In his recent article, “Yemen crisis won’t be solved by UK arms exports halt,” U.K. Foreign Secretary Jeremy Hunt makes an impassioned plea for continued arms sales to Saudi Arabia. He argues that suspending British military exports would result in diminished U.K. influence over the course of the conflict, leaving Britain to criticize from the sidelines as war rages on. This approach, he asserts, would be no less than “morally bankrupt” and “the people of Yemen would be the biggest losers.”
His logic is twisted at best. For more than four years, the Saudi-led coalition has committed massive laws-of-war violations in Yemen. Coalition aircraft have bombed hospitals, funerals, wedding ceremonies, markets and civilian homes, even a school bus, and killed thousands of civilians while the country was descending into humanitarian chaos. Human Rights Watch has also documented the use of U.K.-made weapons in apparently unlawful airstrikes.
During that time, the U.K. continued to strike gold, selling at least £4.7-billion worth of arms to Saudi Arabia. Providing weapons to a government that is likely to use them in violation of international humanitarian law is not only a violation of the U.K.’s own export rules (as the U.K. parliament’s international relations committee recently found), it also puts British officials in legal jeopardy of being found complicit in unlawful attacks.
There is no evidence that these contracts bought the U.K. any influence worth buying in persuading Saudi Arabia to end its violations. Saudi Crown Prince and Defense Minister Mohammed bin Salman — a key architect of the Yemen war — is notoriously impervious to advice and has shown no willingness to curb the coalition’s abusive tactics.
A growing number of countries, including Germany, Austria and the Netherlands have decided to do the right thing and stop selling weapons to Saudi Arabia. A growing number of U.S. lawmakers want to do the same.
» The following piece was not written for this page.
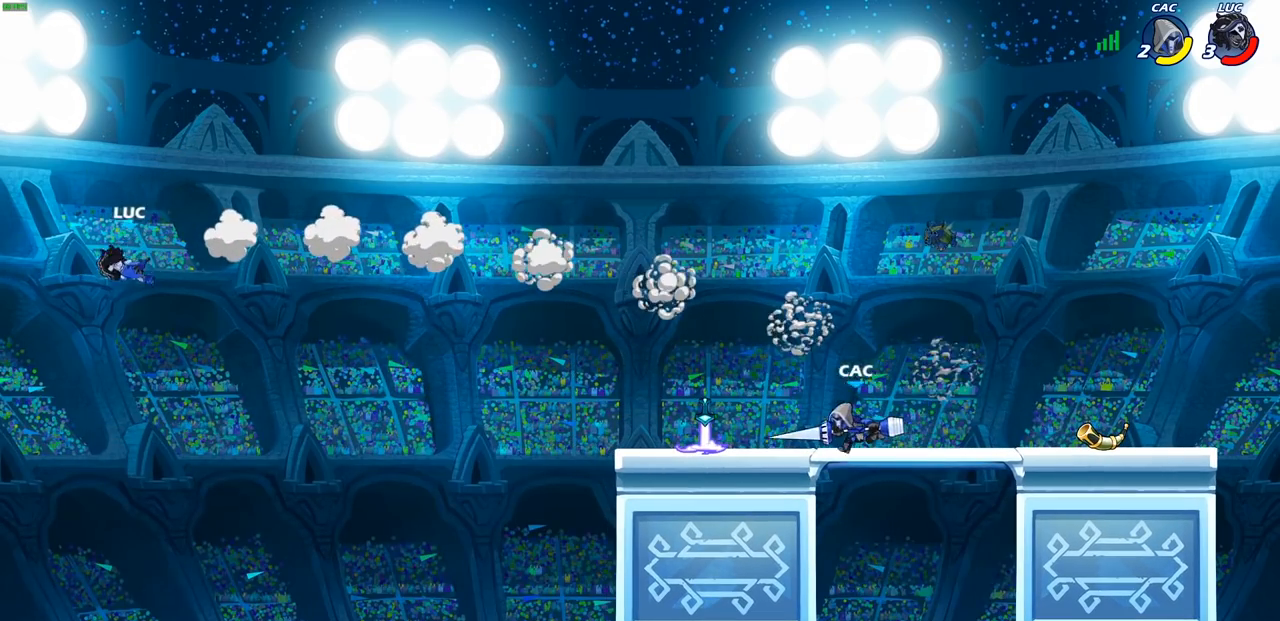
{"buttons": [], "left_stick": "up-right", "right_stick": "center", "events": [[267, "left_stick", "up-right"], [333, "CIRCLE", "down"], [417, "CIRCLE", "up"]]}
If Hunt truly wants to get the attention of Mohammed bin Salman, he should let him know that U.K. arms sales will be suspended until the Saudi-led coalition ends its unlawful attacks and seriously investigates past violations. He can still advocate for peace and humanitarian access — in fact he will be able to do so with more credibility.
This may not by itself solve the Yemen crisis. Civilians may still die from bombs in unlawful strikes. But they won’t be British bombs. And this would make clear that the U.K. wants no complicity in military operations that defile the most fundamental tenets of humanitarian law.